Blood Song by Anthony Ryan is the first book in the Raven’s Shadow series. While I don’t know how many books that series is scheduled to have, you can bet that I will be adding them all to my pre-order list on Audible.
I was surprised to find that this was Ryan’s debut novel, as it has such an interesting complexity of plot and imagery that you would expect him to be a tried and true artist of the genre, rather than a youngster. Steven Brand is a new narrator to me, but his lithe and graceful cadence and delightful fluidity of speech helped Blood Song to soar to the heights that it deserves. He did wonderfully interesting things to affect growling harshness and booming adversaries, and helped the characters really come out as unique and different.
The Sixth Order
Beginning with a dark tale of the Hope Killer, right away we are thrust into a gritty world where you can practically smell the blood on the cobblestones at night. Amidst flashbacks to the past and glimpses of the present, we alternate back and forth to illustrate a story of bravery, destiny, hard lessons, and inner strength. While I am not typically a fan of the time jumps that Ryan used, it didn’t bother me in this instance. Perhaps because both sides of the story were told with such detail and gusto, I rarely felt out of place even as we jumped from time and setting to alternate places.
Vaelin Al Sorna doesn’t have the privilege of the common orphan to have lost the memories of his family in his infancy. He wasn’t left on a doorstep as a babe, nor lost from his parents in a tragic accident. No, Vaelin’s father, Battle Lord to the King, determined his fate at the age of ten by leaving him at the cold gates of the Sixth Order. In one fell swoop, Vaelin loses his birthright and his future, or so he thinks. The brothers of the Sixth Order are defenders of “The Faith”, and as such have a deep and foundational role in this world’s religions.

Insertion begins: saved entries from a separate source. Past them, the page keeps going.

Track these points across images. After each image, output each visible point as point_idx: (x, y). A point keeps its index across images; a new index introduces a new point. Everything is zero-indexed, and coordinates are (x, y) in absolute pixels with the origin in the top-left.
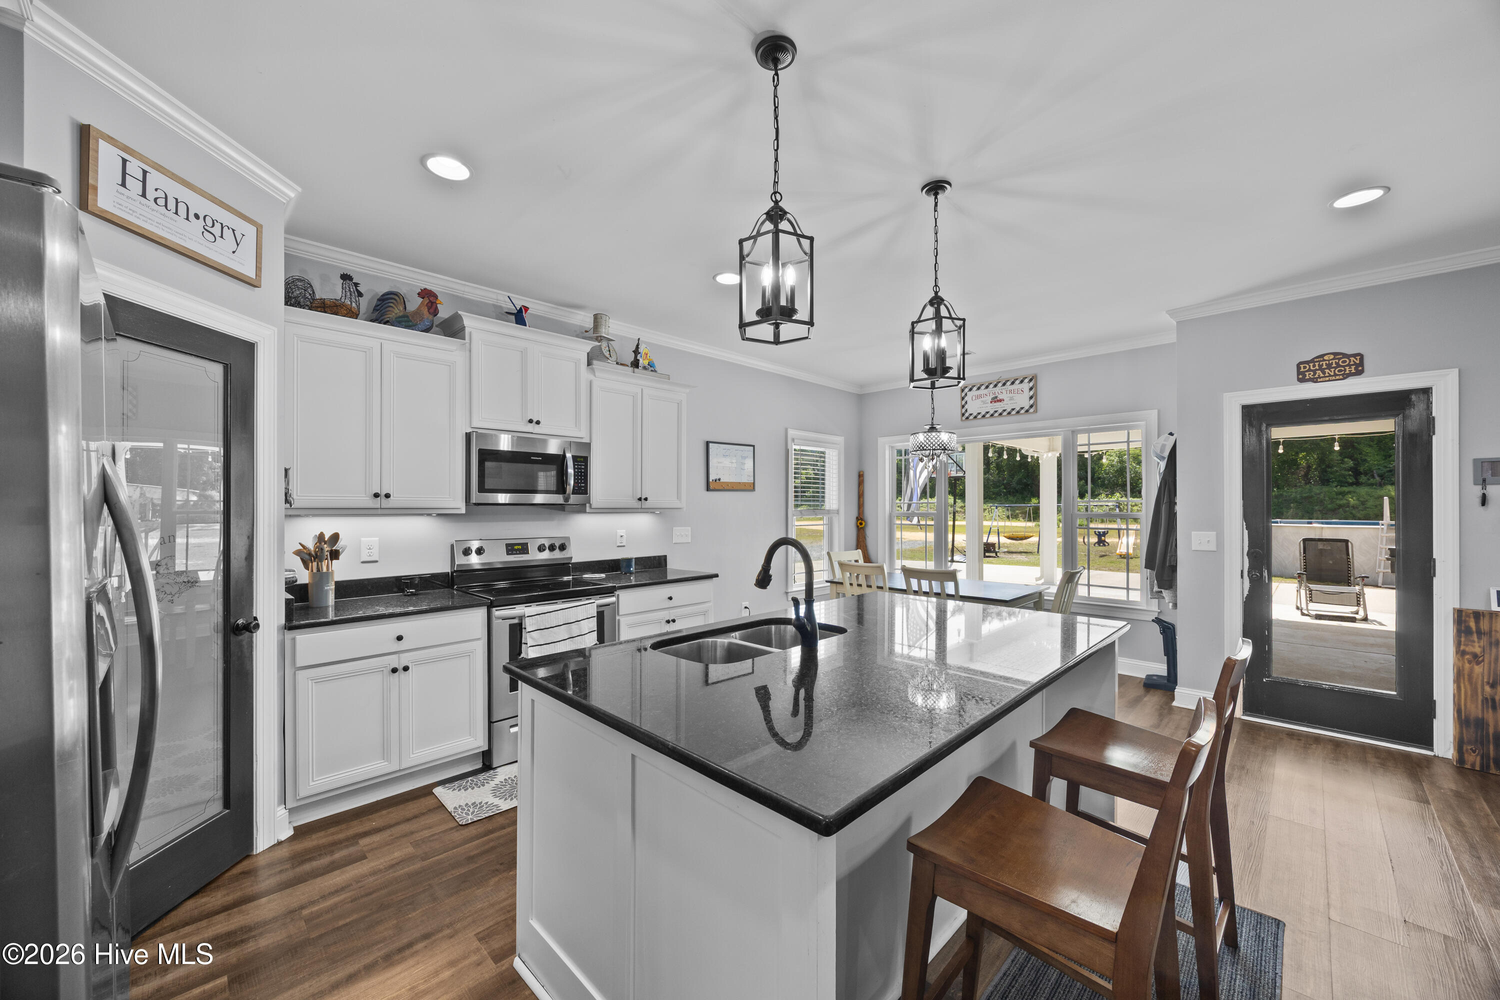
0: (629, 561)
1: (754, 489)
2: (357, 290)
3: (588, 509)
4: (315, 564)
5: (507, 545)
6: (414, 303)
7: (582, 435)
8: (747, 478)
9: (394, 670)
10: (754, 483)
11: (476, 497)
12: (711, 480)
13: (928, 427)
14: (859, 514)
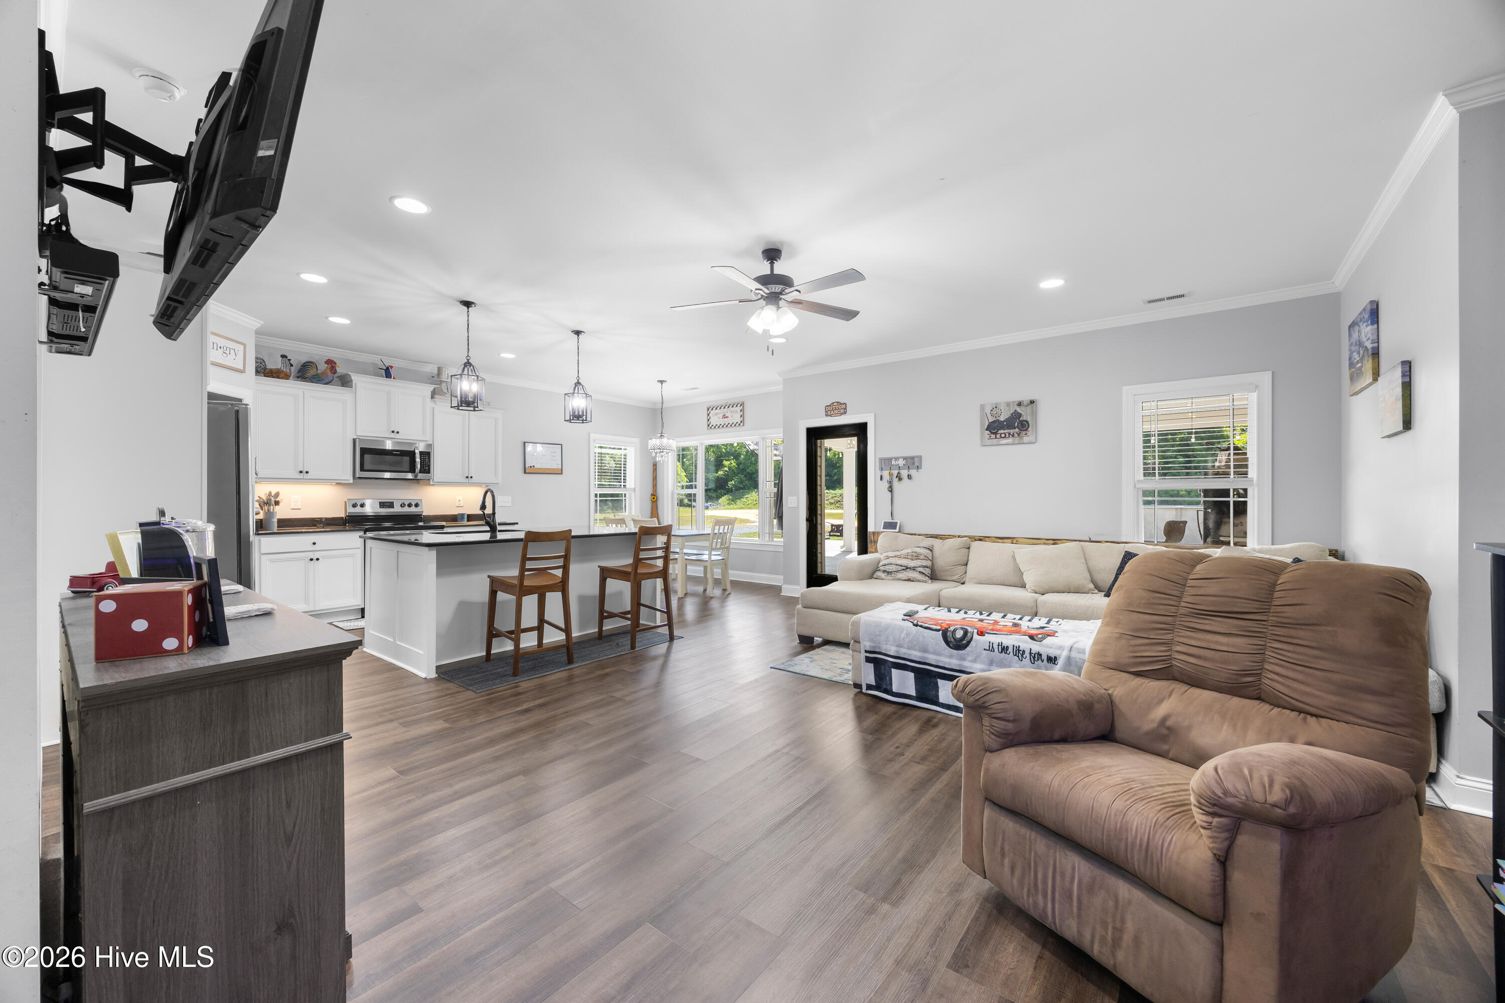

Personally, I am a little touch and go with fantasy based religions. Too much like a modern day religion, and you risk stepping on toes when uncomfortable questions are brought to light; too little detail on the gods, or the scope of the hierarchy of the religion, and the whole system falls flat so that you have a loop-hole filled faith that makes more trouble for the plot of the story than it is worth. I felt that Ryan spent a lot of time creating not only his world, but also must have spent some real time understanding the complexities of “The Faith” and the Sixth Order’s place within it. Because of such attention to detail, and the fact that much of the book revolves around the religious systems of the world, we as readers get a VERY detailed and complete understanding of how things are supposed to be.
Vaelin Al Sorna
Vaelin was a very hard character, at least at first. He seems alternatingly angry at everything and then blissfully ignorant of some things I felt he should have been able to understand. Now, while his anger is understandably due to the abandonment issues he suffers in regards to his father, it still left me bristling when dealing with his hard attitude, and annoyed when I felt that he was being willfully uncomprehending of simple ideas. However, throughout the course of the book, he definitely grows on me.
While I tend to find coming of age stories a bit trite and somewhat clichéd, Blood Song manages to avoid both those labels excellently by painting Vaelin in a different light that what is the norm for epic fantasy. He has both internal and external motivations weighing on his decisions, and it is very fun to guess at how they are going to influence his decisions. Sometimes, I was even right…but most of the time he surprised me with his character and his choices along a very tough path.
Blood Song is the kind of story that leaves you emotionally spent, having spent the last days or so running from scared, to tense, to frustrated, to gloriously happy, and deep into despair. In regards to pacing, one of the biggest crimes of the epic fantasy genre is that stories tend to seep like spilled molasses. Sure, it coats everything in its path, but it goes so slowly that you feel like you aren’t seeing movement at all. Anthony Ryan manages to shuck the tendency of the genre fabulously, but writing into his plot very meaningful events that advance the story at a rapid pace until you feel like you’re at full gallop and never want to stop. A warning to the faint of heart, there is a ton of violence everywhere. But who am I kidding…In the genre where George R.R. Martin is held in god-like reverence, what are a few dead bodies and some vicious fighting here or there?
Blood Song is one audiobook that you will most likely speed through on your initial read, loving every minute of it, and then you will go through once more, savoring every twist, character reveal, and betrayal like the sweet and savory morsels that they are. This is an excellent story, one that now resides in my “play again” section of Audible.com. I’m already envisioning just which of my nieces and nephews I can spoil and corrupt by sending it their way.
As with most epic fantasies, this is a convoluted and involved sort of story that has some length to it so should not be for the faint of heart. There are many threads woven into Anthony Ryan’s web, so be sure that you have time to appreciate every one and to take the time to sink into and become part of such a cool world. Blood Song leans more toward adult in nature, but has many facets of the coming of age narrative, so I would actually recommend it to that “new-ish” category of New Adult.